◆ **Task**
Reproduce the stretch from "Honours are not" through "them in it." in the passage on wearing honours and insignia, word for word.

◆ **Passage shown**
((
By the end you will be able to explain the order of wear and the principle that fixes it, state the rules for wearing insignia and honours, including full medals against undress ribbons and the wearing of another State's awards, describe how badges of rank and appointment are worn so that rank can be read at a glance, tie the wearing of honours to the orders of dress, and explain why unauthorised distinction is never worn and why a false medal corrodes the honour of all.

Key Terms

  • Order of wear: the fixed order of precedence in which honours, decorations, and medals are worn on the uniform, settled by the Honours Chancellery, with the senior award nearest the centre of the chest and the rest running outward in descending seniority.
  • Insignia: the emblems worn on the uniform that show a member's rank, appointment, honours, and recognition; the visible marks of who a member is and what they have earned.
  • Badge of rank: the insignia that shows a member's rank in the Table of Ranks, worn in its correct place so that rank can be read at a glance and the correct courtesies paid.
  • Badge of appointment: the insignia that shows a particular appointment or duty a member holds, worn alongside the badge of rank where the appointment carries one.
  • Full medals: the actual decorations and medals, mounted and worn on the chest, worn on ceremonial dress and on the great occasions where full honours are called for.
  • Undress ribbons: the small ribbons, in the colours of each award, worn in place of the full medals on service and ordinary orders of dress; the everyday form of the same honours.
  • Register of Awards: the authoritative record of entitlement kept by the Honours Chancellery and reflected in the member's Service Record; a member wears only the awards the register shows them entitled to.
  • Unauthorised distinction: any rank, honour, or emblem worn that has not been conferred or authorised; a falsehood worn on the body, never worn under any circumstances.

The order of wear

Honours are not worn at random or by the wearer's preference. They are worn in a fixed order of precedence, the order of wear, settled by the Honours Chancellery and the same for every member of the Army. The order follows the seniority of the honours themselves, exactly as Lessons 04 and 05 set it out: the Valour Cross is the most senior, then the Army Cross, then the Meritorious Service Medal, then the Exemplary Service Medal, the Army Service Medal, and the Humanitarian Service Medal, with the decorations and medals of the Army taking their place within the wider precedence of the honours of the State. A member who holds several awards does not choose how to arrange them; the order is fixed, and the member's task is to mount and wear them in it.
))
◆ **Provided material**
((
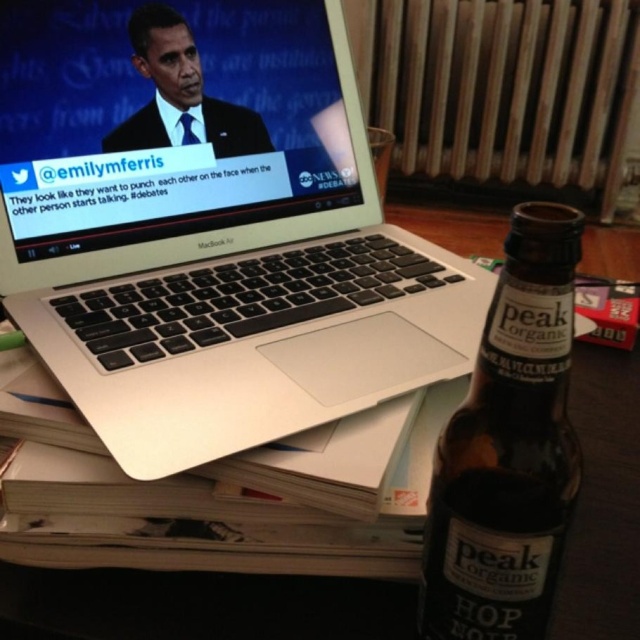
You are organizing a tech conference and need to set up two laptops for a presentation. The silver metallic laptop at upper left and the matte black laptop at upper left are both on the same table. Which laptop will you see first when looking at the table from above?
))
◆ **Exercise output**
Honours are not worn at random or by the wearer's preference. They are worn in a fixed order of precedence, the order of wear, settled by the Honours Chancellery and the same for every member of the Army. The order follows the seniority of the honours themselves, exactly as Lessons 04 and 05 set it out: the Valour Cross is the most senior, then the Army Cross, then the Meritorious Service Medal, then the Exemplary Service Medal, the Army Service Medal, and the Humanitarian Service Medal, with the decorations and medals of the Army taking their place within the wider precedence of the honours of the State. A member who holds several awards does not choose how to arrange them; the order is fixed, and the member's task is to mount and wear them in it.